# THE TASK:
Looking at the data, count the lines where the word "wrist" occurs and answer with only the number.

*** LISTED ENTRIES ***

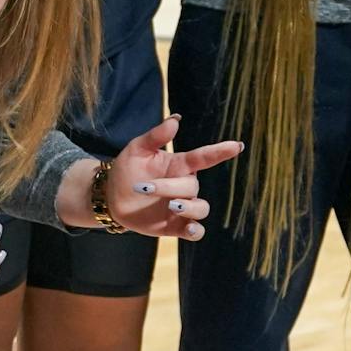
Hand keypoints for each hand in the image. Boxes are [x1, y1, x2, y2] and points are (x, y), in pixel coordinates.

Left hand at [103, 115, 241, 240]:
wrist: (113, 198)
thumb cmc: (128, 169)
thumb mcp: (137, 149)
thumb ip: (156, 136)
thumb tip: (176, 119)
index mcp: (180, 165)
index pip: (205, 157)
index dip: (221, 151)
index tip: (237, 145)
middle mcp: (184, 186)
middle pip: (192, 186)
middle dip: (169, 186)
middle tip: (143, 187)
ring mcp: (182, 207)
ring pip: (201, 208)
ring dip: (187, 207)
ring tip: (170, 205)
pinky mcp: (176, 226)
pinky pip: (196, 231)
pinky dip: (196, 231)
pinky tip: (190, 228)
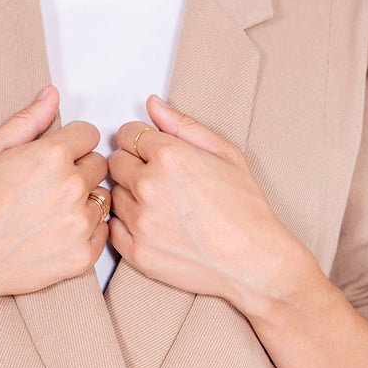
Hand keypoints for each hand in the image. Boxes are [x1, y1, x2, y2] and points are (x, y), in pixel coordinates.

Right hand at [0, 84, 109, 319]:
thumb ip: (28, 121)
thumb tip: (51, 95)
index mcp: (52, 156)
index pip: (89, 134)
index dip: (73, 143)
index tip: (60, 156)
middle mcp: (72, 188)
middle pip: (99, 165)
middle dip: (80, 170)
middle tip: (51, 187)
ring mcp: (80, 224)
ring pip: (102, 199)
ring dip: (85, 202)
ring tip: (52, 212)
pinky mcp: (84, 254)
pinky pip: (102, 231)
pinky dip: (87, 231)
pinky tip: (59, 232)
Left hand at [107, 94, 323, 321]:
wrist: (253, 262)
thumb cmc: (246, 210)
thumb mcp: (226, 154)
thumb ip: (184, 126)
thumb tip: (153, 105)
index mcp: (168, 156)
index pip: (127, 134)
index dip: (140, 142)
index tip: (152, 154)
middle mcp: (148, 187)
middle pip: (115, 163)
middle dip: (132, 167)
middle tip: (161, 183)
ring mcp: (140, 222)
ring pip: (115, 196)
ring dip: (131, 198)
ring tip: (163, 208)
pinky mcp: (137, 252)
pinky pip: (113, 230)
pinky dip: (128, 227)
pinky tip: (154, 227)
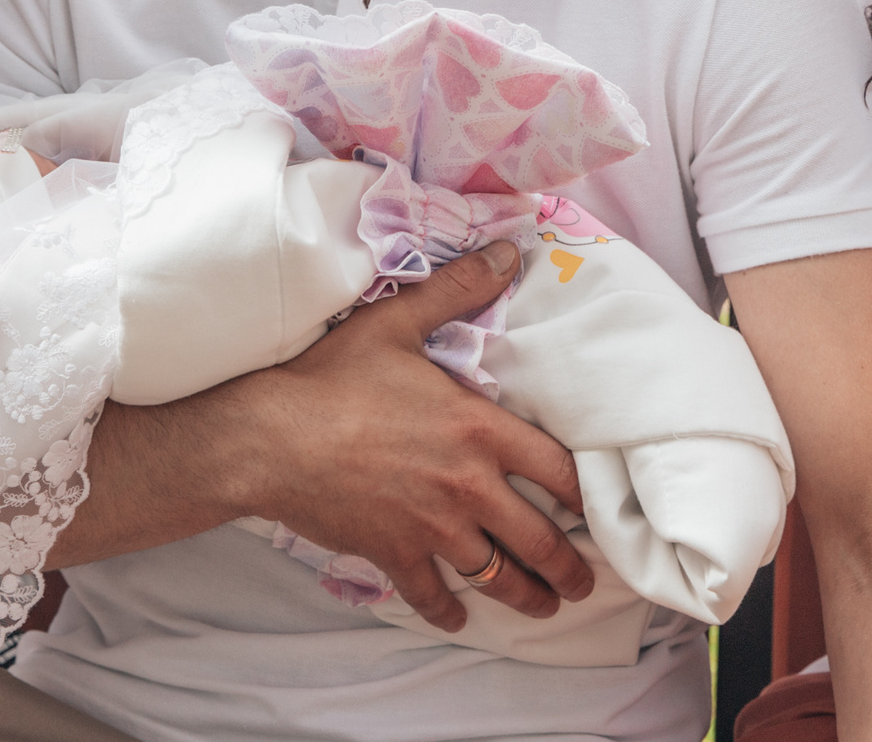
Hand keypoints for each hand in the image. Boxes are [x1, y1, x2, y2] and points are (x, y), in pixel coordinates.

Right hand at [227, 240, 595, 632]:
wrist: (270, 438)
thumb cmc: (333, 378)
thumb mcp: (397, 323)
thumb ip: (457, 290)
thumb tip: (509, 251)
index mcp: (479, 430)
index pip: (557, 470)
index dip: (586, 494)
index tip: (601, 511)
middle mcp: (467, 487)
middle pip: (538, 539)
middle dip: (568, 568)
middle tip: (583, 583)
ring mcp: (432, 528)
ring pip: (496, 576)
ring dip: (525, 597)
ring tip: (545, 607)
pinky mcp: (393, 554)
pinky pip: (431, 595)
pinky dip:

***
*** LISTED ENTRIES ***

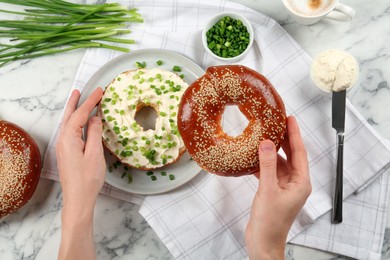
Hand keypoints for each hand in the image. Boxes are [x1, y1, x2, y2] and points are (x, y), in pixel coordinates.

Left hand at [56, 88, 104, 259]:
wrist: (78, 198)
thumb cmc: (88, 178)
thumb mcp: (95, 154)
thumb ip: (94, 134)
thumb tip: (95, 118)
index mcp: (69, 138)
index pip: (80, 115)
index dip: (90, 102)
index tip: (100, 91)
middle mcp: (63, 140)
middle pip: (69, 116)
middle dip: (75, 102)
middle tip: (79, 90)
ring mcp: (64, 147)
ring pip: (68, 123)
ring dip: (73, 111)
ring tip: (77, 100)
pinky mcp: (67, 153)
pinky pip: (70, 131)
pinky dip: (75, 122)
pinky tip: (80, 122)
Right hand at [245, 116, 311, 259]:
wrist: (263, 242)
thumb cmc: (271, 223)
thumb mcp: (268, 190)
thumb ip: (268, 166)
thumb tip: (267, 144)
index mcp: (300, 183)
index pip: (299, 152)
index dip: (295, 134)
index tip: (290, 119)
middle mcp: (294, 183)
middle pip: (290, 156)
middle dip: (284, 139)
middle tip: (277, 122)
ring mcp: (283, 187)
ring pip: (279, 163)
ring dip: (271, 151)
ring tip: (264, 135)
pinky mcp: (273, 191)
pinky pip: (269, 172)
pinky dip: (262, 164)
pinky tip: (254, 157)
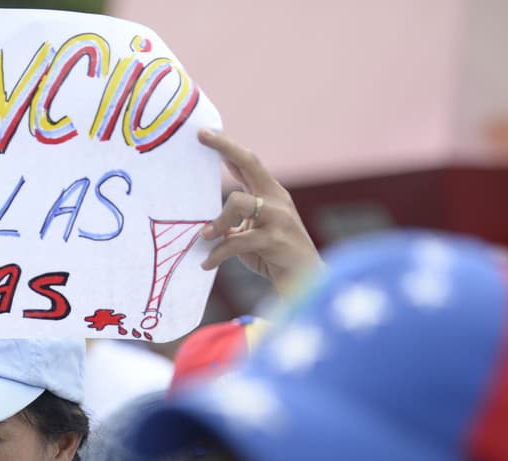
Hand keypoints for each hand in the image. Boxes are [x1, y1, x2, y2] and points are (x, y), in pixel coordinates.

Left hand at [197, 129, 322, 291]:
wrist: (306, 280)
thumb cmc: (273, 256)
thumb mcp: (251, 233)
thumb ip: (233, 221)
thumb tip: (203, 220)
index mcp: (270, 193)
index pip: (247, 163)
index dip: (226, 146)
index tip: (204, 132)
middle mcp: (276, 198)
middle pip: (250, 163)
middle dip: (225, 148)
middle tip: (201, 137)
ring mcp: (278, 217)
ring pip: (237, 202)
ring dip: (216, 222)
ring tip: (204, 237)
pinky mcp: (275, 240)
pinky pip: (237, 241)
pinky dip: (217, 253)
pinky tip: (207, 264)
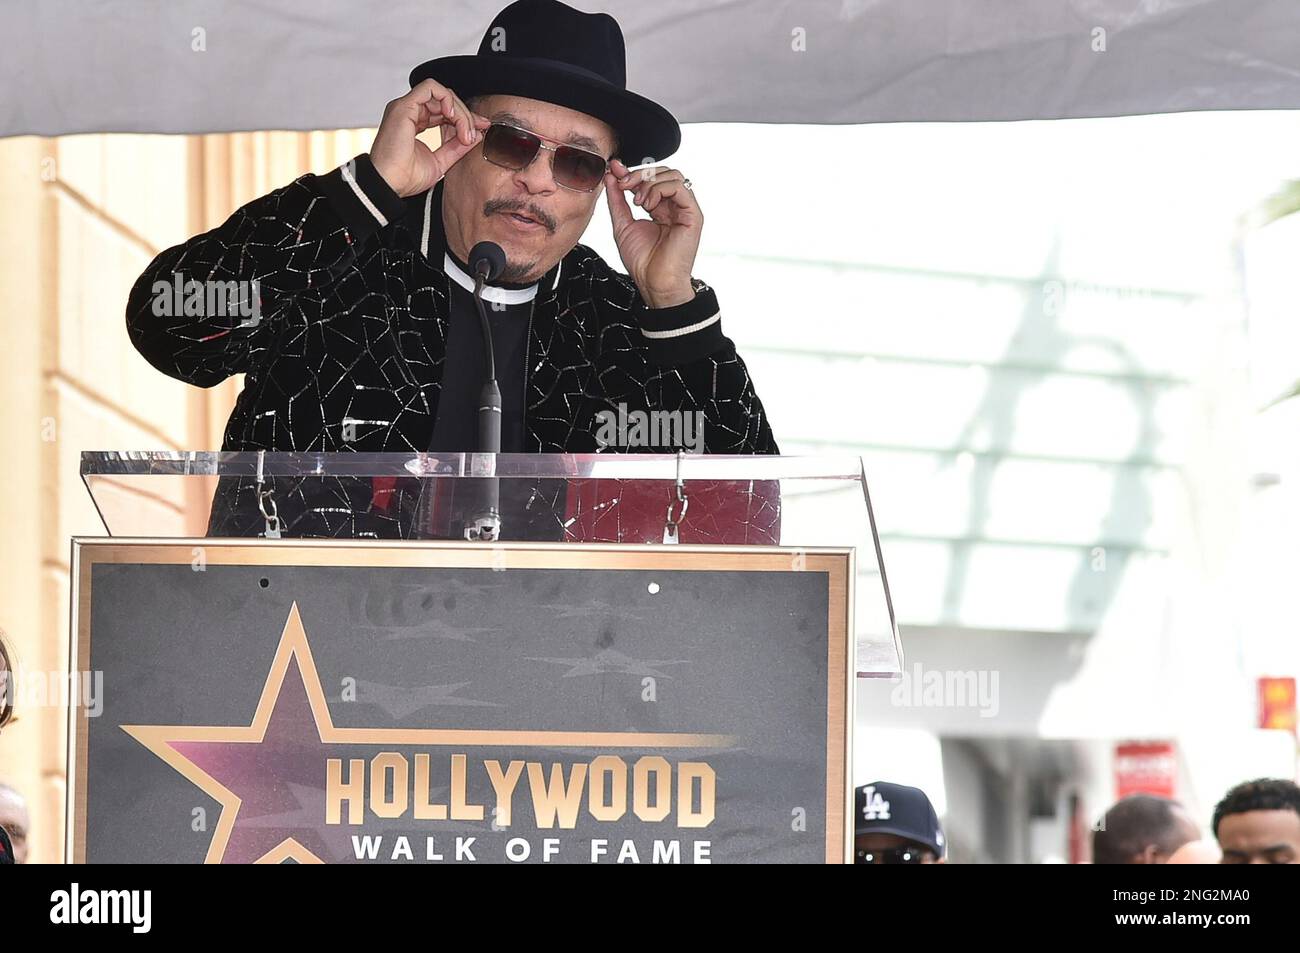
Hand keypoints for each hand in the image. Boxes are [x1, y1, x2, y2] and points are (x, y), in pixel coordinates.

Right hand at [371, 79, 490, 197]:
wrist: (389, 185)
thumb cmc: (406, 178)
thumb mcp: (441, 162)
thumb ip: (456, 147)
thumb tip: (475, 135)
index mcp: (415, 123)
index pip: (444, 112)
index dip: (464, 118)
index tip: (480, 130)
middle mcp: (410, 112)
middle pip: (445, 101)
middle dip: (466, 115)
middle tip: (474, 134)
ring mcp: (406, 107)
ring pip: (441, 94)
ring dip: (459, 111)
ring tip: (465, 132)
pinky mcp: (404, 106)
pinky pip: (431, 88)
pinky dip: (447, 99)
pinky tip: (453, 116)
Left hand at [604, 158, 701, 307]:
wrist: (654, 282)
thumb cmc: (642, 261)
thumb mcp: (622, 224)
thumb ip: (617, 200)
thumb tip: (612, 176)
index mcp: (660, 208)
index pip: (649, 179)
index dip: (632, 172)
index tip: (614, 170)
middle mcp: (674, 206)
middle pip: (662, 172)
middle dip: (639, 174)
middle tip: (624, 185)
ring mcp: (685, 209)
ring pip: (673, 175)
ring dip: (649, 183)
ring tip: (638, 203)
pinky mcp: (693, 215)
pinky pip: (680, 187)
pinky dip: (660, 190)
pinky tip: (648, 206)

***
*** LISTED ENTRIES ***

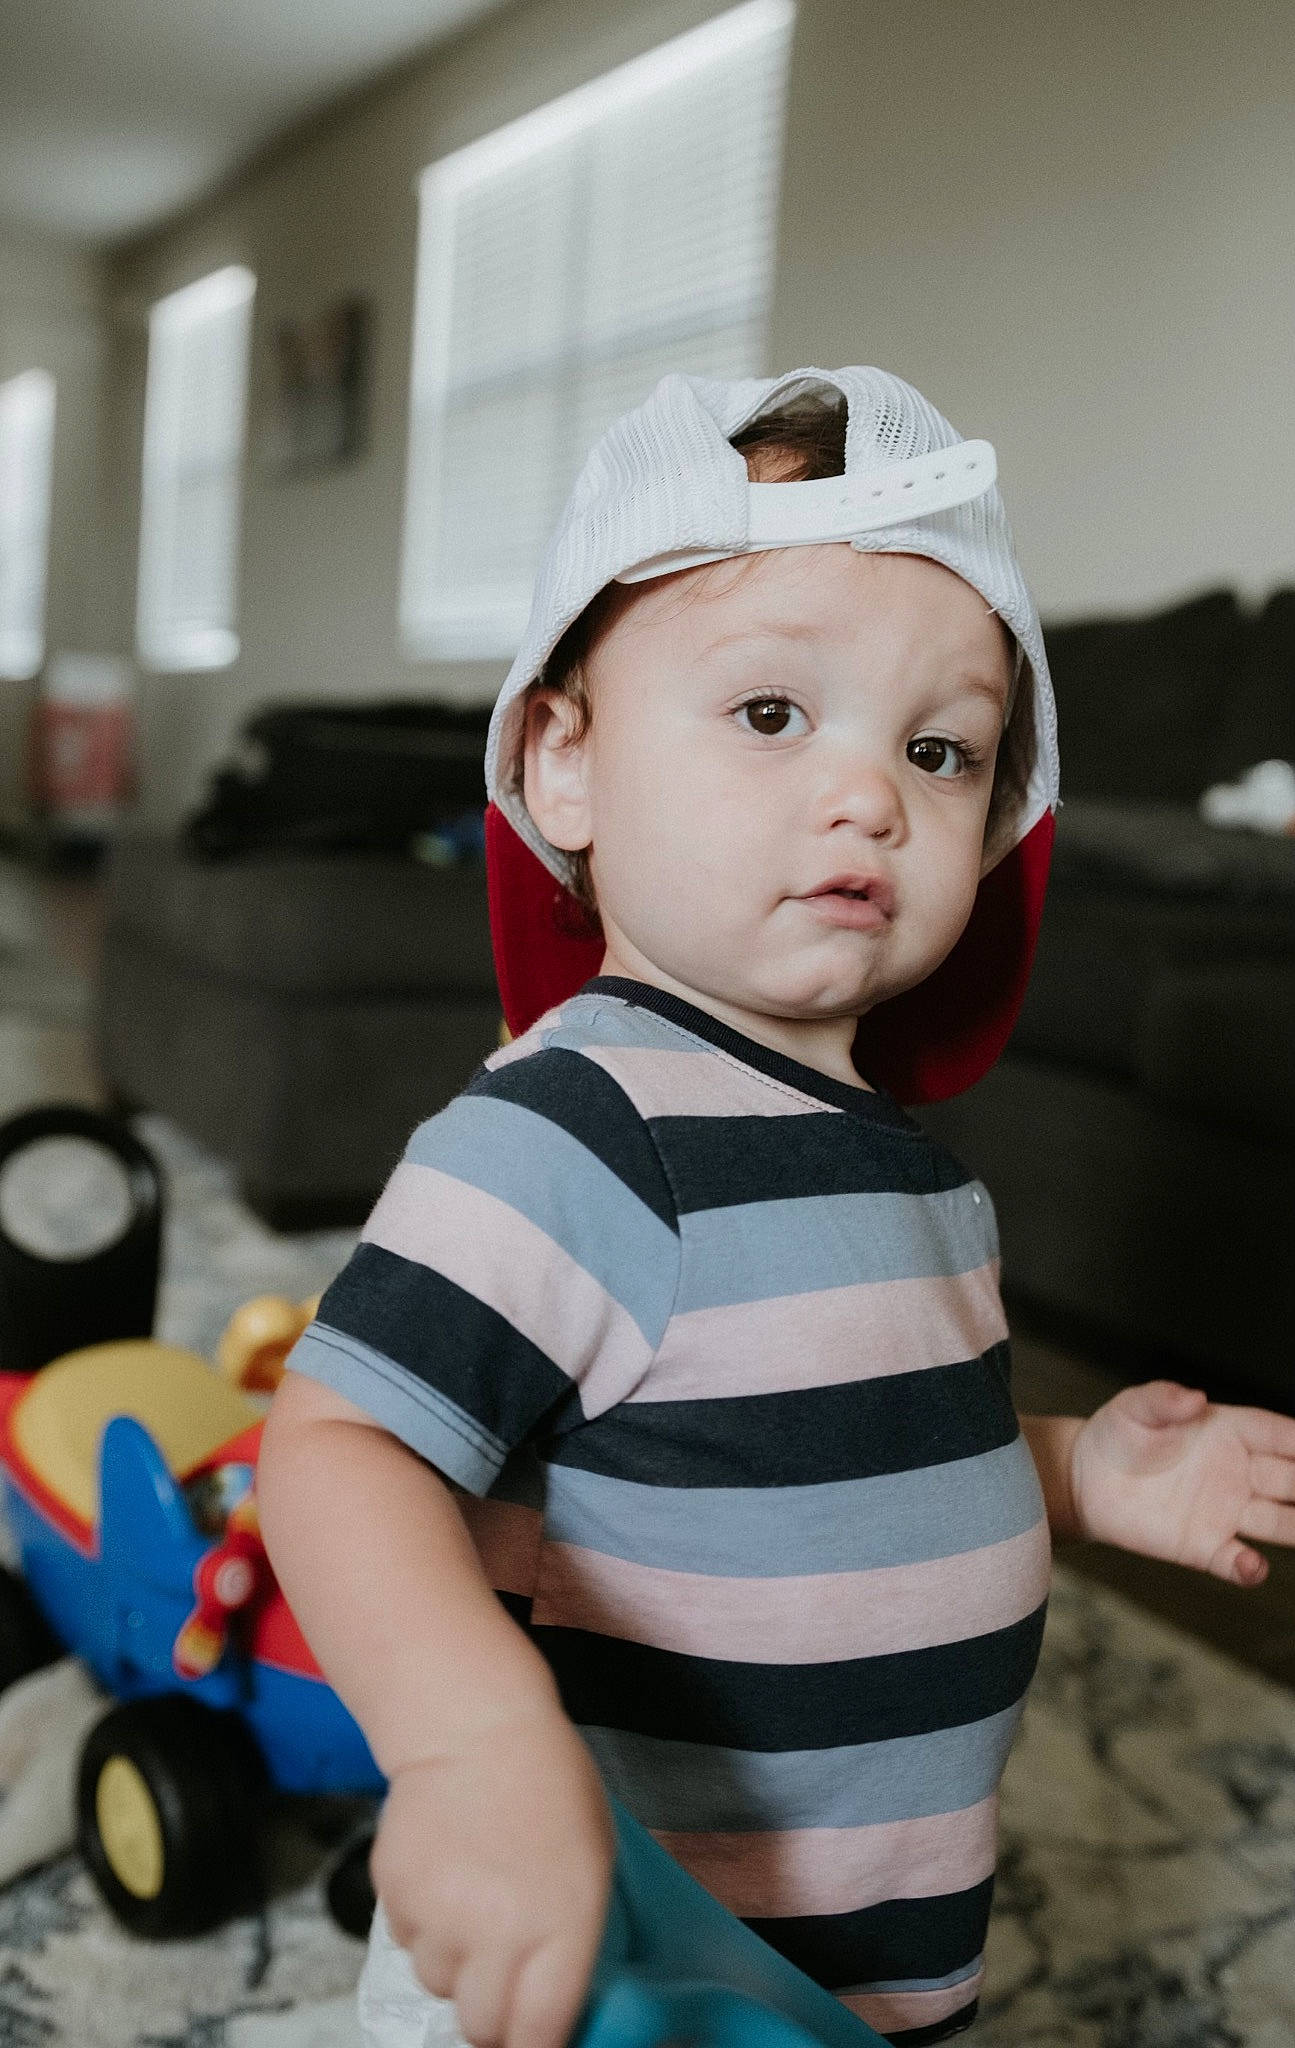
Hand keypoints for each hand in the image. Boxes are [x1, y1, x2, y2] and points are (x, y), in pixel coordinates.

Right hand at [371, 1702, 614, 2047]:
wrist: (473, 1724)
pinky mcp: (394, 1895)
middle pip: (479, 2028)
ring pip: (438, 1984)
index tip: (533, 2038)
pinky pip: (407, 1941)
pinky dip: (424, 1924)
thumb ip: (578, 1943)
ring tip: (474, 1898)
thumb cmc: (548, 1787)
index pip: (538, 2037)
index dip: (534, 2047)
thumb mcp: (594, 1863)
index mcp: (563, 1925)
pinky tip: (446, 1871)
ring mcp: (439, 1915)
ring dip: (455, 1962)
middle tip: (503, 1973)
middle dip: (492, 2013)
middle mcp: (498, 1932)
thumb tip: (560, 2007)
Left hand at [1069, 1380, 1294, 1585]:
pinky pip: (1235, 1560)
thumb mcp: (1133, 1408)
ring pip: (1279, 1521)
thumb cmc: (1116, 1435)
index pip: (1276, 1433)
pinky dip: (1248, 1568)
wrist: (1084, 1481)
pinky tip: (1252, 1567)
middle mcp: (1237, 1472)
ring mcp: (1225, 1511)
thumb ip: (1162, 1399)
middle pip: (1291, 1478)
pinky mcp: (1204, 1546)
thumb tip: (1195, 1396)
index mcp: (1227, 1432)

***

# ANSWER SECTION:
10